* **PROBLEM STATEMENT**
Leave out all pictures. Extract exactly the lines from the one containing "3383: 1.5 -> 1.7" through the end of the data.

* **TASK INPUTS**
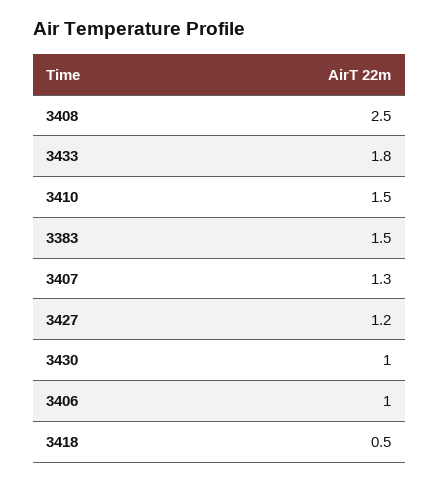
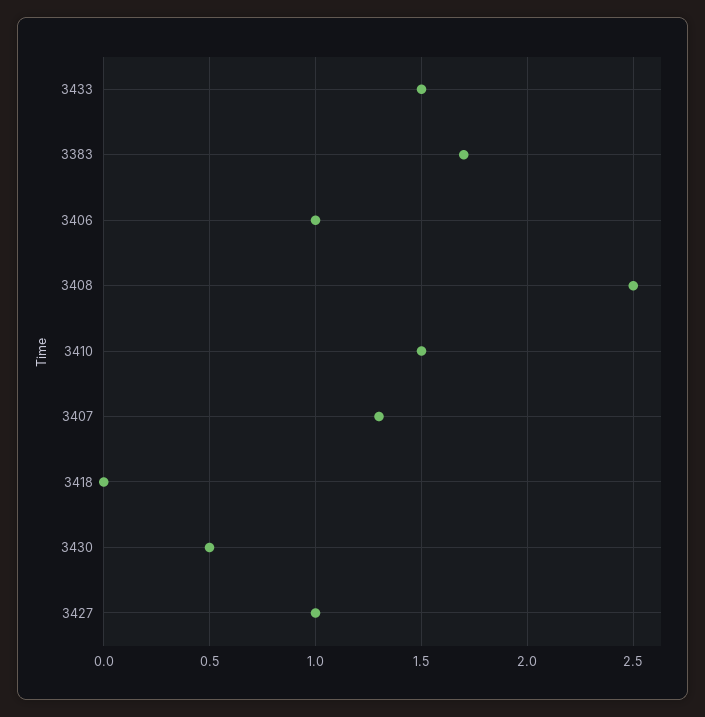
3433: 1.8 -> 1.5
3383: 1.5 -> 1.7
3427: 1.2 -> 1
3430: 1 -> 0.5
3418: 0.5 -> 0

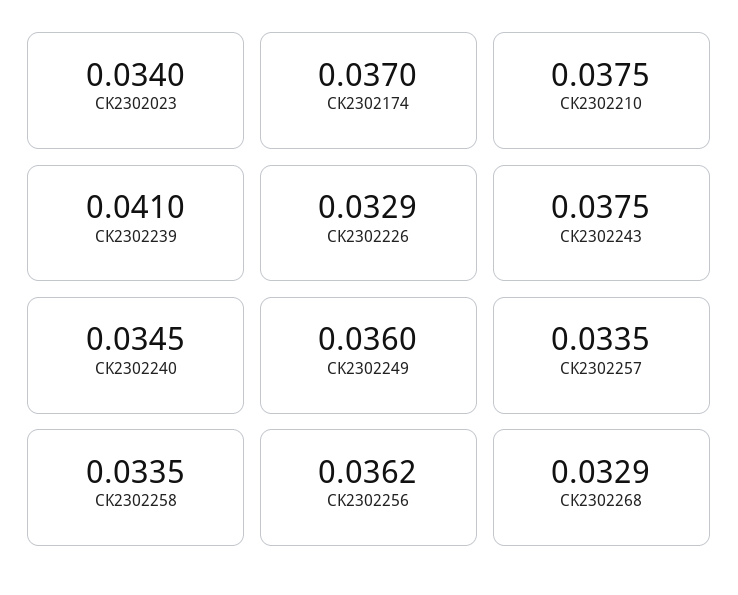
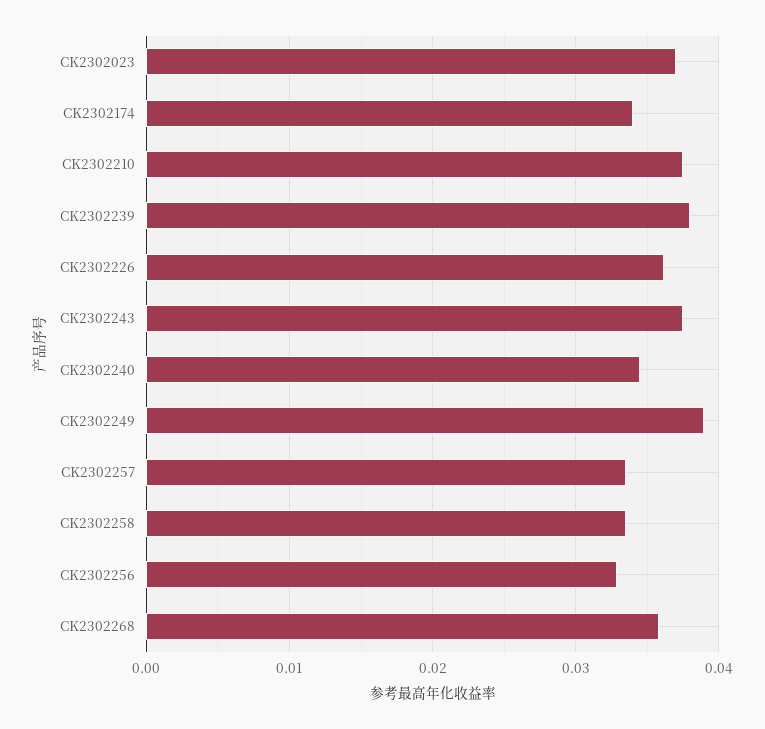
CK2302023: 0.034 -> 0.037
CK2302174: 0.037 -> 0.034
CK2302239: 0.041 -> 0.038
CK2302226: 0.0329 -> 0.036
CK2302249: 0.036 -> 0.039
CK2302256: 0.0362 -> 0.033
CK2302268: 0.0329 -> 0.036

* **TASK ANSWER**
3383: 1.5 -> 1.7
3427: 1.2 -> 1
3430: 1 -> 0.5
3418: 0.5 -> 0

CK2302023: 0.034 -> 0.037
CK2302174: 0.037 -> 0.034
CK2302239: 0.041 -> 0.038
CK2302226: 0.0329 -> 0.036
CK2302249: 0.036 -> 0.039
CK2302256: 0.0362 -> 0.033
CK2302268: 0.0329 -> 0.036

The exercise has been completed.